Action item: Copy word for word the passage of the browser-extension vetting text below, starting at "Micro-SaaS Vetting" and ending at "to your browser.".

Text section:
# # # # #

Micro-SaaS Vetting

1. Vet the Developer like a Vendor

If you wouldn't give a random supplier access to your customer records, don't give a random extension access to your browser.

• Check: Does the developer have a professional website and a clear track record?
• Source: Only use official stores (Chrome Web Store, Microsoft Edge Add-ons) rather than manual downloads.

2. Treat the description as a contract

The store listing should be a mini-disclosure. It must clearly explain what the tool does and exactly why it needs specific data. Look out for any mention of "analytics" or "data sharing" that doesn't match the core feature.

3. The permission sanity check

This is the most critical step. Microsoft and Google both state that extensions must only request permissions essential for their function.

• Red Flag: Does a simple "dark mode" tool really need to "read and change all your data on all websites"? If the permission doesn't match the feature, don't install it.

4. Monitor "permission creep"

# # # # #

Collected data entries:
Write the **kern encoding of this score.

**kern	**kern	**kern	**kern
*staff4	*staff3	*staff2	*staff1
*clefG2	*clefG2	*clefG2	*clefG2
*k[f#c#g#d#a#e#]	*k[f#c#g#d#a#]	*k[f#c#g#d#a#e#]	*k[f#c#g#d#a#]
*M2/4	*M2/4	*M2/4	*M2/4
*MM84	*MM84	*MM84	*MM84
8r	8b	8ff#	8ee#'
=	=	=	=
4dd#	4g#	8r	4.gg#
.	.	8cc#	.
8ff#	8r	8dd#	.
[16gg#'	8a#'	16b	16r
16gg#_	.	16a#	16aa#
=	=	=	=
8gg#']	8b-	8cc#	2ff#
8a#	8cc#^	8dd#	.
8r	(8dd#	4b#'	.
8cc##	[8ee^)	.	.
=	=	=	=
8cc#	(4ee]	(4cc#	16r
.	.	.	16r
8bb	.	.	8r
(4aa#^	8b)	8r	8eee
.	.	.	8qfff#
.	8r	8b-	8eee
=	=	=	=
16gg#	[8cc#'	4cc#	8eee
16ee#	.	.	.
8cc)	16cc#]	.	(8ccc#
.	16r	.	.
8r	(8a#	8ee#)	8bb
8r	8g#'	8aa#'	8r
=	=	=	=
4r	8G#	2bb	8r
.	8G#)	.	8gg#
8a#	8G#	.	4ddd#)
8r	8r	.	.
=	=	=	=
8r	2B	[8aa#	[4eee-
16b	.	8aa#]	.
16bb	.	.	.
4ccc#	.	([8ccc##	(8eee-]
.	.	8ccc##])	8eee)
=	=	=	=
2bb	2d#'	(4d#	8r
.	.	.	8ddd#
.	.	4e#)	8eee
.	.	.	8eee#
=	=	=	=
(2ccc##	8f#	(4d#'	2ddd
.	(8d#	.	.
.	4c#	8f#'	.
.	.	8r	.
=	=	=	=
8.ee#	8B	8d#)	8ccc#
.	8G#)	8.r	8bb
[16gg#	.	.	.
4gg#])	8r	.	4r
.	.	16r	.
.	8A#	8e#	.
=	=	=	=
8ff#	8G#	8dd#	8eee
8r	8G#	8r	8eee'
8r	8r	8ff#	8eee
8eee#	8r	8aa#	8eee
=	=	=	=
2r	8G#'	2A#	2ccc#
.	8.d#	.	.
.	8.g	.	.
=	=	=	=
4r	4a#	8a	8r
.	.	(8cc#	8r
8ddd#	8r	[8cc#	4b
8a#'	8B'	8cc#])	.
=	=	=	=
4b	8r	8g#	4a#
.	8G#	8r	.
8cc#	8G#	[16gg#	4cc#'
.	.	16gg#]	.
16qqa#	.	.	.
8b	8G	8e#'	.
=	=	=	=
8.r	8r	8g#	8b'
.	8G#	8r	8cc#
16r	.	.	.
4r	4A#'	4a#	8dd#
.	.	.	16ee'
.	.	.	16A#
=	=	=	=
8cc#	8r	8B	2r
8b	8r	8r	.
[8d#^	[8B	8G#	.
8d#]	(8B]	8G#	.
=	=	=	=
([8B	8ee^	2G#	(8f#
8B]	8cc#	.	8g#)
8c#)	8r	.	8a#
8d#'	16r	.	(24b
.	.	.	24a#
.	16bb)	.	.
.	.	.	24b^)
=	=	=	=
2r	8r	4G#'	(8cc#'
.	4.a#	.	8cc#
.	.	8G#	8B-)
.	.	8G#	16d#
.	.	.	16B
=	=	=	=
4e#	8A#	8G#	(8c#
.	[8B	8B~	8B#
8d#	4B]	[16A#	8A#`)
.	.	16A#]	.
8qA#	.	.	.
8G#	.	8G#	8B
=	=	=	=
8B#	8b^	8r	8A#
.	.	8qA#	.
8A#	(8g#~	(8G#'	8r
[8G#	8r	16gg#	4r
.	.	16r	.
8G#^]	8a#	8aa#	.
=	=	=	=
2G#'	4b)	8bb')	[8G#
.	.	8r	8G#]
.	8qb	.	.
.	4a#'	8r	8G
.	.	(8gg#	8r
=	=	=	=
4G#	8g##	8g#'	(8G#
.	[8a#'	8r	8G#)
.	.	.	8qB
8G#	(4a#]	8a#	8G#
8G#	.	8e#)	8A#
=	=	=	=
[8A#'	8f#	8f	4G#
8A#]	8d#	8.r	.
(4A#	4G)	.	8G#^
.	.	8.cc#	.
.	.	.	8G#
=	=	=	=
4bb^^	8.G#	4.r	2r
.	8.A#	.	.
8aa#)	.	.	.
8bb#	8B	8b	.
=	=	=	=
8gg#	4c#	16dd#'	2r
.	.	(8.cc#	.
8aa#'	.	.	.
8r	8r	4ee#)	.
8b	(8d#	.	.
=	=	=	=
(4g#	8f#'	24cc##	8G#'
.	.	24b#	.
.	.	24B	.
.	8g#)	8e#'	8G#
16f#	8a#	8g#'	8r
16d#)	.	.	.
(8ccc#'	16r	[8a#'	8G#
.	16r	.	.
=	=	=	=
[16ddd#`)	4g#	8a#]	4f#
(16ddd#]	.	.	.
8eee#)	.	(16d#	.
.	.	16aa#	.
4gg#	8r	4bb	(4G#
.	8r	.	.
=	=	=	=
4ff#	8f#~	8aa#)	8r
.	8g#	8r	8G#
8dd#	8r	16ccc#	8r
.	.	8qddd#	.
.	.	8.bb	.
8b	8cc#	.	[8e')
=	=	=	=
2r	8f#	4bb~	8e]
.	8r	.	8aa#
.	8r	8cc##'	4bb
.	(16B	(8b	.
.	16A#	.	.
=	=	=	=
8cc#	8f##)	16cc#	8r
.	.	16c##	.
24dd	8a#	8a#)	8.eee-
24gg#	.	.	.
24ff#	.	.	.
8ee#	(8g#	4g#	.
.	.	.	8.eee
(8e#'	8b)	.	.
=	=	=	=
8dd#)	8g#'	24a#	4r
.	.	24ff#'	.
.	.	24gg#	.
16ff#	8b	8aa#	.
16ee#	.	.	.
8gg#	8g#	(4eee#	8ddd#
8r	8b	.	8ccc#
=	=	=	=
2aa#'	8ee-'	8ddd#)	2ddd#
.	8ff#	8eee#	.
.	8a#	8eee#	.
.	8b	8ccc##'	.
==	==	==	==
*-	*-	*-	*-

# # # # #

Response below:
Micro-SaaS Vetting

1. Vet the Developer like a Vendor

If you wouldn't give a random supplier access to your customer records, don't give a random extension access to your browser.